• **Task list**:
- 1) According to the passage on financial literacy, which four lessons does building financial literacy begin with?
- 2) Return verbatim everything in the passage on financial literacy from "This week, children" down to "a pertinent concern.".

• **Page**:
This week, children across the country are starting a new school year. Whether it is the first day of kindergarten or the last year of High School, every family approaches this new beginning with the sincere hope that these lessons are leading to a successful future. Financial literacy education, or the lack of it, continues to be a hot topic. Across the country, Provincial governments are working to include more financial literacy lessons in their school curriculums, and the Federal government continues to implement a national strategy for financial literacy. With Canadians’ debt-to-disposable income ratio at 168% (down from a record 170% in the third quarter of 2017[1]), it is a pertinent concern.

Financial literacy is a foundational skill that affects all areas of our lives. More than ever, we need to understand how money is made, spent, and saved. In my experience, I have seen firsthand that building financial literacy begins with four simple lessons: budgeting, debt payment, savings, and giving.

Budget

Contrary to popular belief, budgeting doesn’t begin with planning where you will spend your money. It starts with tracking where you are spending your money. Unless you know exactly where each penny is going, a budget will be little more than guess work. Track your spending for at least a month. Write it all down. This sounds easy, but it takes a lot of courage to honestly look at your spending and do something about it. It is also very empowering. Once you have figured out where your money is going, you can begin to adjust how you want to allocate it. You might choose to cut back in some areas to free up funds for other things that are a higher priority for you. You’re the boss – take control of your money. Of course, some people are legitimately under-employed or are lacking resources, and although the principles remain the same, I am not suggesting that their financial issues are solved merely through tracking spending and disciplined budgeting.

• **Data excerpts**:
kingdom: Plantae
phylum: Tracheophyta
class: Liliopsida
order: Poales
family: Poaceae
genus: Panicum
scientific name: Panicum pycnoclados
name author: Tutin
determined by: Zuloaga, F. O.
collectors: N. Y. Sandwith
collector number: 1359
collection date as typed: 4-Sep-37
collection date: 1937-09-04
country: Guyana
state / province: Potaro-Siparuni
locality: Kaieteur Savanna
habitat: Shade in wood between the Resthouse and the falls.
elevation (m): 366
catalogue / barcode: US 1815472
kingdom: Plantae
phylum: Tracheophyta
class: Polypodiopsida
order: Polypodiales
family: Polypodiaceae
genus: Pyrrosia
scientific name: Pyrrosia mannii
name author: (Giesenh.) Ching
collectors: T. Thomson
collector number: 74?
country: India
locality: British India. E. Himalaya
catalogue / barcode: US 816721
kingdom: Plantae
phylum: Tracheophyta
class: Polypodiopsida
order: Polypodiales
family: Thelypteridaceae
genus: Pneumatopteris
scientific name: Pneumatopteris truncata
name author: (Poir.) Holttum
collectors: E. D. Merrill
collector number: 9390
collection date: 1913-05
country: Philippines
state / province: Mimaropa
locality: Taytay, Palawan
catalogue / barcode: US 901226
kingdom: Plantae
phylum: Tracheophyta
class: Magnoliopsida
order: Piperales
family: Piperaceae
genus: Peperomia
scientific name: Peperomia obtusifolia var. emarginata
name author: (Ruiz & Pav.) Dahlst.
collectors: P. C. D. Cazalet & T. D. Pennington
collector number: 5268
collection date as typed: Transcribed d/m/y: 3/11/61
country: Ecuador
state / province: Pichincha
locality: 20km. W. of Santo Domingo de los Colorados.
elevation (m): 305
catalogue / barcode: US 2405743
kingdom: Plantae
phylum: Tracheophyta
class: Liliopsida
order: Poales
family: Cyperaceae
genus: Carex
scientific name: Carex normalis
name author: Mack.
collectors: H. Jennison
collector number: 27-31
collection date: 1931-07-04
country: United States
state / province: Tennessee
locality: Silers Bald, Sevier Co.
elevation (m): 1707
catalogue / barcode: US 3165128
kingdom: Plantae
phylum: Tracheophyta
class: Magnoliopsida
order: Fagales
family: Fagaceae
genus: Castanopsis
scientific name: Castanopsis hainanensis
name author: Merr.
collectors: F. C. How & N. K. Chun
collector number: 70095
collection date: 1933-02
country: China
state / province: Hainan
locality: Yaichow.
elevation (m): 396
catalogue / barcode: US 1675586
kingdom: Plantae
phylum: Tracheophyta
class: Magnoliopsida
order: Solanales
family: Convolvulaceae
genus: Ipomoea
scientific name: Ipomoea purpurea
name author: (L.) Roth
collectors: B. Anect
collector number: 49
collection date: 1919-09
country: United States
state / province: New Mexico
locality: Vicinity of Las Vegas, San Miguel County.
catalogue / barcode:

• **Answers given**:
- 1) Budgeting, debt payment, savings, and giving.

- 2)
This week, children across the country are starting a new school year. Whether it is the first day of kindergarten or the last year of High School, every family approaches this new beginning with the sincere hope that these lessons are leading to a successful future. Financial literacy education, or the lack of it, continues to be a hot topic. Across the country, Provincial governments are working to include more financial literacy lessons in their school curriculums, and the Federal government continues to implement a national strategy for financial literacy. With Canadians’ debt-to-disposable income ratio at 168% (down from a record 170% in the third quarter of 2017[1]), it is a pertinent concern.